The protesters were surrounded by police cars on both sides of the street. Several police officers stood guard on the lawn of the mayor's house. If a protester set foot on the grass, they were told to move.

"What that showed me was you care about the grass, you care about the safety of those in power but you don't care about the safety of those out her in those streets," said protest organizer Greg Brown. "You don't care about the safety of those who drive in and out of your city or the people who have to live here."

Indrianne Rosado, Vega Cruz's friend, stands in front of the Wethersfield mayor's house.
Credit Ryan Caron King / Connecticut Public Radio

Vega Cruz moved to Wethersfield from Hartford. Mayor Bello has issued statements about the shooting but has not addressed his family or protesters in person.

On the town's website, Bello said in a statement, "My heart goes out to the Cruz family for the death of their loved one as well as to the officers involved."

Protesters have also been critical of governor Ned Lamont, who hasn't made a statement about the fatal police shooting.

Within the last week on Twitter, Lamont tweeted about a shooting outside of Connecticut. On the Officer of Governor Ned Lamont Facebook page, a day after Vega Cruz died from his injuries, Lamont posted, "Proud to stand with Moms Demand Action-CT, Connecticut Against Gun Violence, Newtown Action Alliance, and Sandy Hook Promise to support commonsense gun violence prevention laws. We know the impact of gun violence and we must stay a leader on these issues."
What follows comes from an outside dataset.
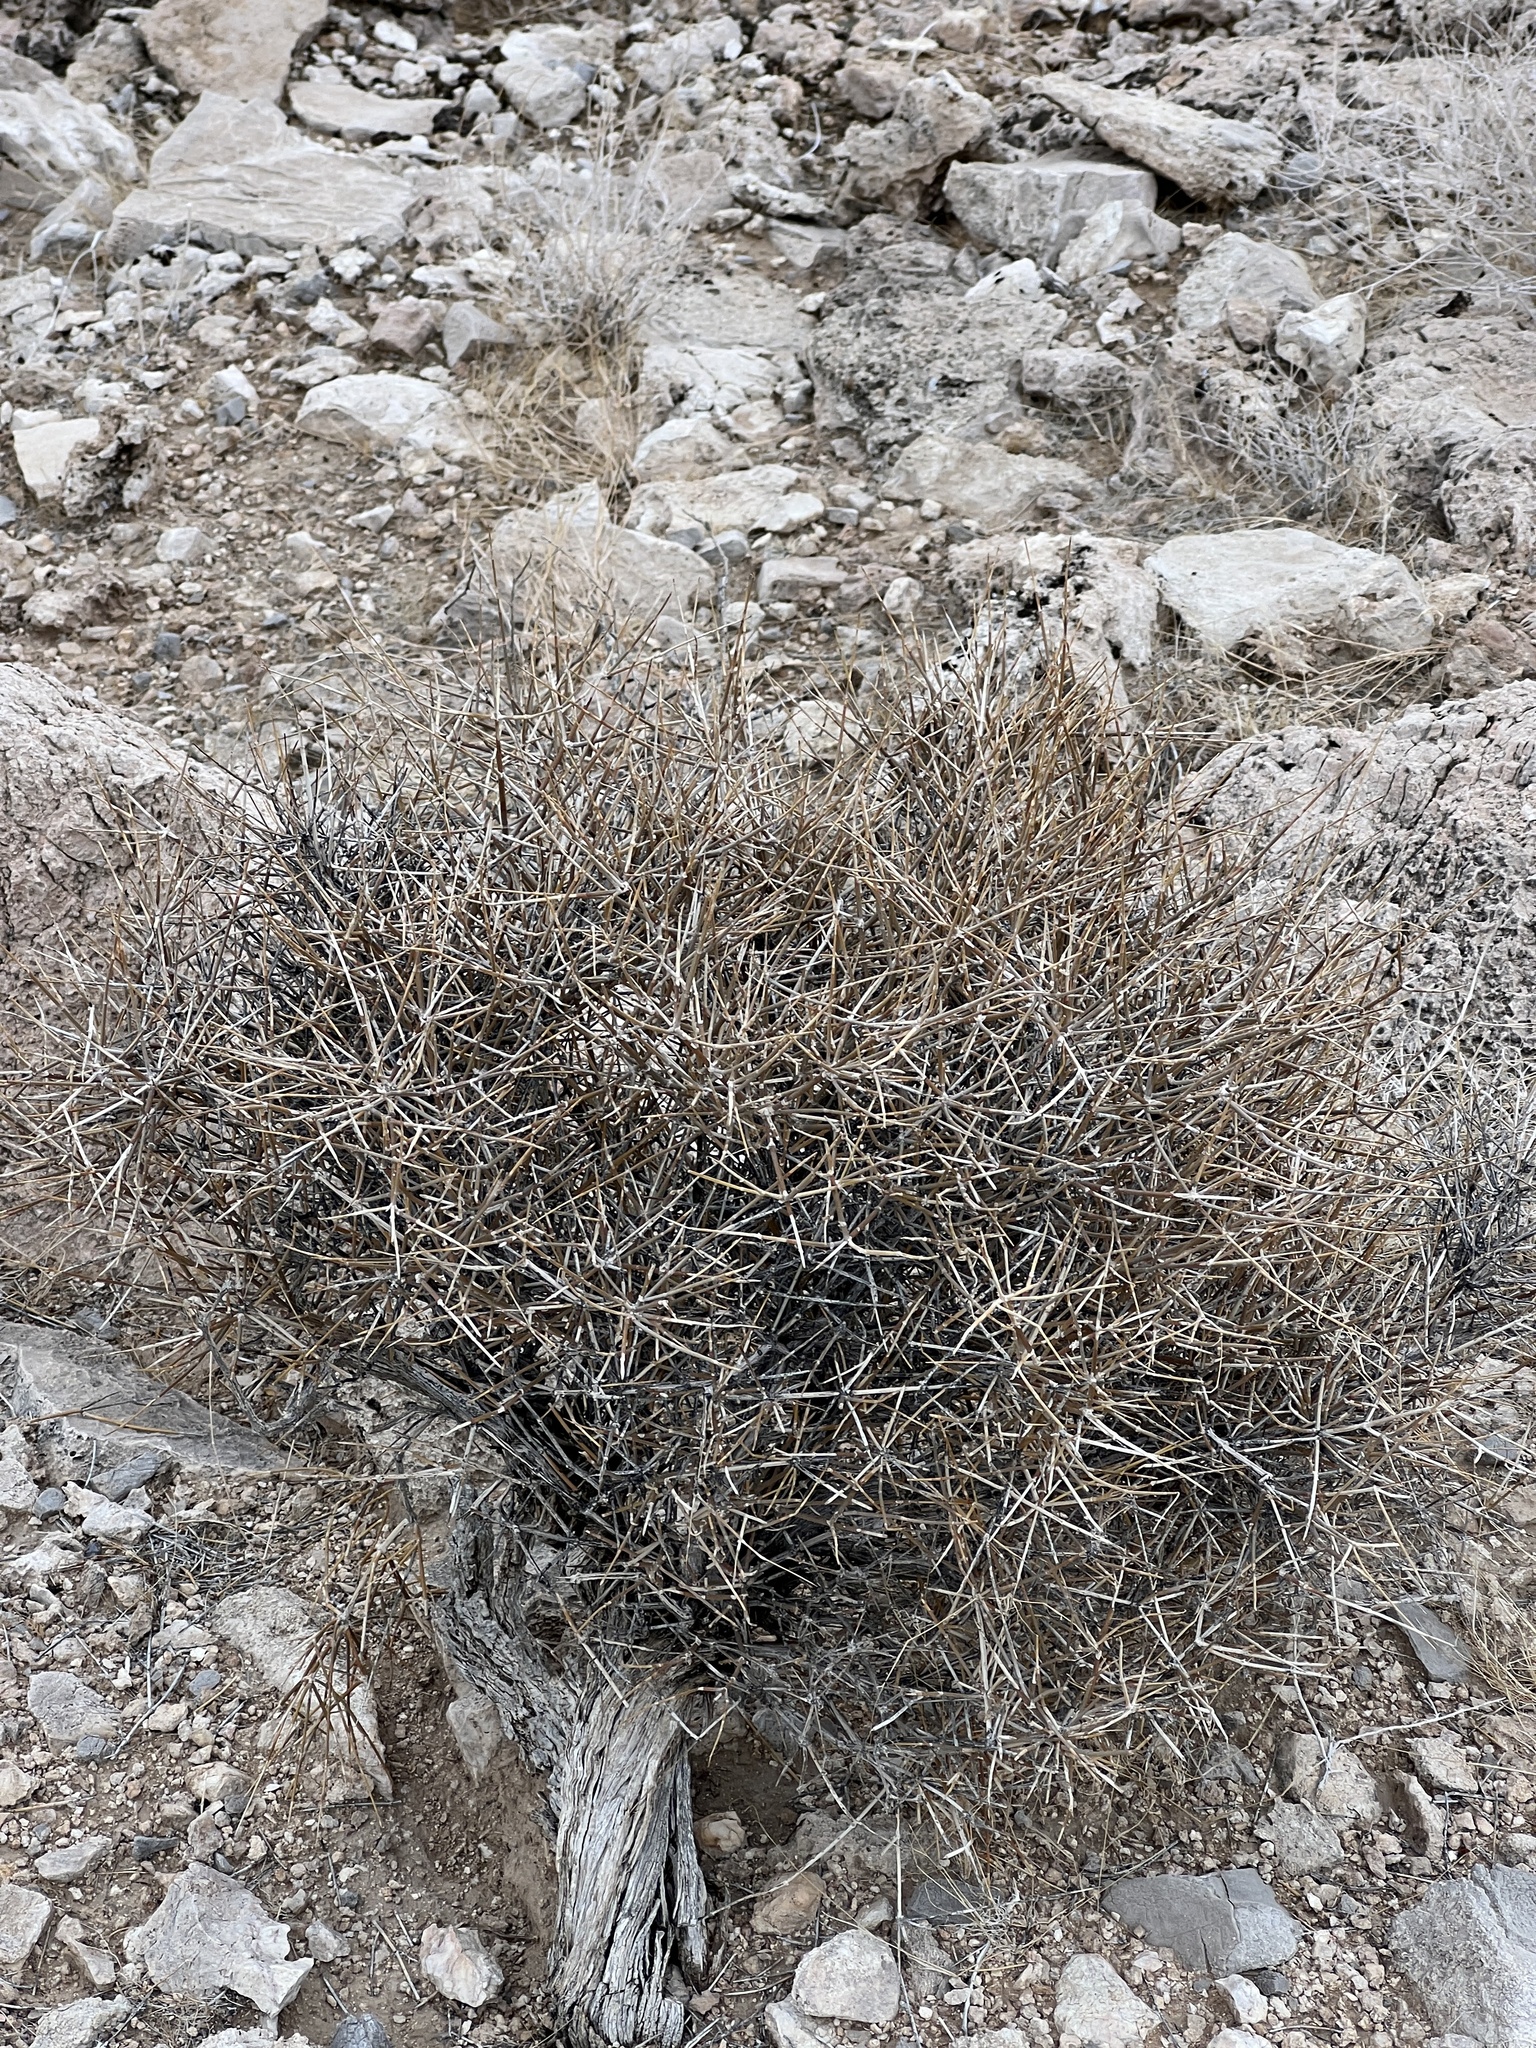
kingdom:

Kerry Ellington has been on the ground organizing in New Haven and Hamden in the wake of the shooting of Washington, just days before Vega Cruz' confrontation with police.

On Friday, Ellington and other protesters from across the state showed up in solidarity at the protest in Wethersfield. Throughout the march, Ellington lead chants, ensured the group stayed together, and posed questions to law enforcement.

A few of Bello's neighbors stood outside their homes, watching the protest. Some filmed it.

"For all the white neighbors out here who are wondering why we're disrupting the peace in your neighborhoods, the peace is being disrupted in our black and brown communities by the officers we pay out tax dollars to," Ellington said through the bullhorn.

Community organizer Kerry Ellington speaks protesters in front of the Wethersfield mayor's house. She and other protestors from across the state came in solidarity.
Credit Ryan Caron King / Connecticut Public Radio

"It's important that we unify around the pattern of police violence across communities in Connecticut because we see a similar pattern of police violating people's right to due process in black and brown communities," she said in an interview after the protest was over. "Not only violating people's right to due process but also shooting unarmed people, breaking department policy and protocol, and using lethal and excessive force on people in our communities."

Protesters are calling on the town's government to fire the officer who fatally shot Vega Cruz. They also want the state's attorney's office to be transparent when investigating officer's use of force and hold officers accountable.

More protests and actions are planned for this week.